A friend forwarded me a couple of gems from a recently published text which purports to be “an Orthodox catechism for our times” and “a book with the big answers to the big questions every person asks themselves about faith, science and doubt” –
Western Christianity, in all its expressions (whether Catholic, Protestant or so-called Western Orthodox) shares the same ontological and dualistic ecclesiology. Following Plato’s dualism, Western Christianity speaks of a God outside the box and creates a church inside the box. For the West, the Kingdom of God exists in heaven, but it is men who create the Kingdom of God on earth.
Western worship, regardless of whether it is Catholic, Protestant or Western Orthodox so-called, is man-made.

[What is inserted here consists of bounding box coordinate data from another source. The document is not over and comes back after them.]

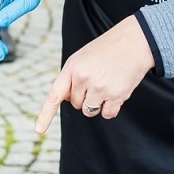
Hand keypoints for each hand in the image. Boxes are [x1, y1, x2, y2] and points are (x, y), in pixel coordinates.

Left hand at [36, 15, 154, 132]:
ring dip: (96, 104)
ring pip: (89, 111)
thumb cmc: (107, 49)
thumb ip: (71, 78)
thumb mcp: (82, 57)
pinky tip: (116, 92)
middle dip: (83, 96)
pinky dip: (110, 108)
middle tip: (96, 79)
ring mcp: (100, 88)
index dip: (46, 114)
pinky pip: (107, 114)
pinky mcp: (116, 95)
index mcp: (72, 67)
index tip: (39, 130)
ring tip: (106, 84)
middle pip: (75, 104)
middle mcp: (84, 78)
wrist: (134, 42)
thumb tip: (63, 99)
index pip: (55, 95)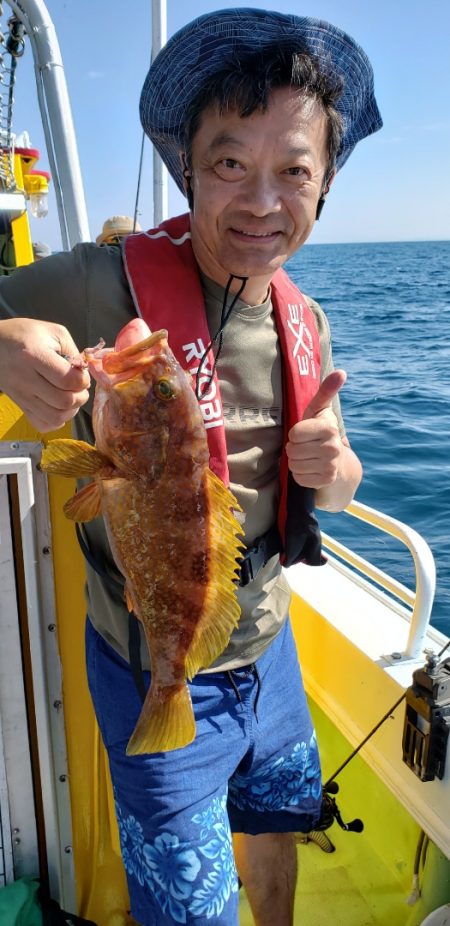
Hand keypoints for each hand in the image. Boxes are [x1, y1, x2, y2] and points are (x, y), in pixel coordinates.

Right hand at [0, 317, 90, 430]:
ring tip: (71, 397)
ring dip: (71, 410)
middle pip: (64, 402)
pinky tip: (58, 407)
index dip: (83, 380)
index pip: (67, 380)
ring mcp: (22, 396)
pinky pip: (43, 425)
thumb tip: (85, 373)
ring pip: (55, 417)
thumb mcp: (53, 332)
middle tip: (79, 387)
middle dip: (81, 396)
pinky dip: (56, 420)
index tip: (81, 374)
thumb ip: (73, 351)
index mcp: (34, 356)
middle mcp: (26, 379)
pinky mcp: (21, 406)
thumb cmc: (25, 334)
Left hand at [286, 370, 345, 488]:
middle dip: (294, 448)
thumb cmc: (320, 431)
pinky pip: (299, 478)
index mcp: (329, 428)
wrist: (338, 461)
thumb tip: (341, 372)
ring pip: (294, 465)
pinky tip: (310, 468)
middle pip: (292, 450)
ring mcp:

I can think of no better example of the kind of pseudo-intellectual pablum that David Bentley Hart identifies as “something of a cottage industry in the Orthodox Church—especially among converts—to discover and ‘market’ ever newer ancient differences between Eastern and Western Christian theology, morality, devotion, spirituality, politics, cuisine, or whatever else one can think of.”
Or, as I’ve seen it called somewhere on the net, “Pop Byzantine.”
I’m told the back cover of this exciting new book bears the endorsement of Orthodox bishops. Kyrie eleison.
P.S. I’m also told that the author, a former Baptist seminarian, seems to be enamored of biblical higher criticism, e.g. the tired old “documentary hypothesis.” What such late 19th century unbelieving German protestant blather has to do with Orthodox Christian catechesis is beyond me. “Western captivity” indeed.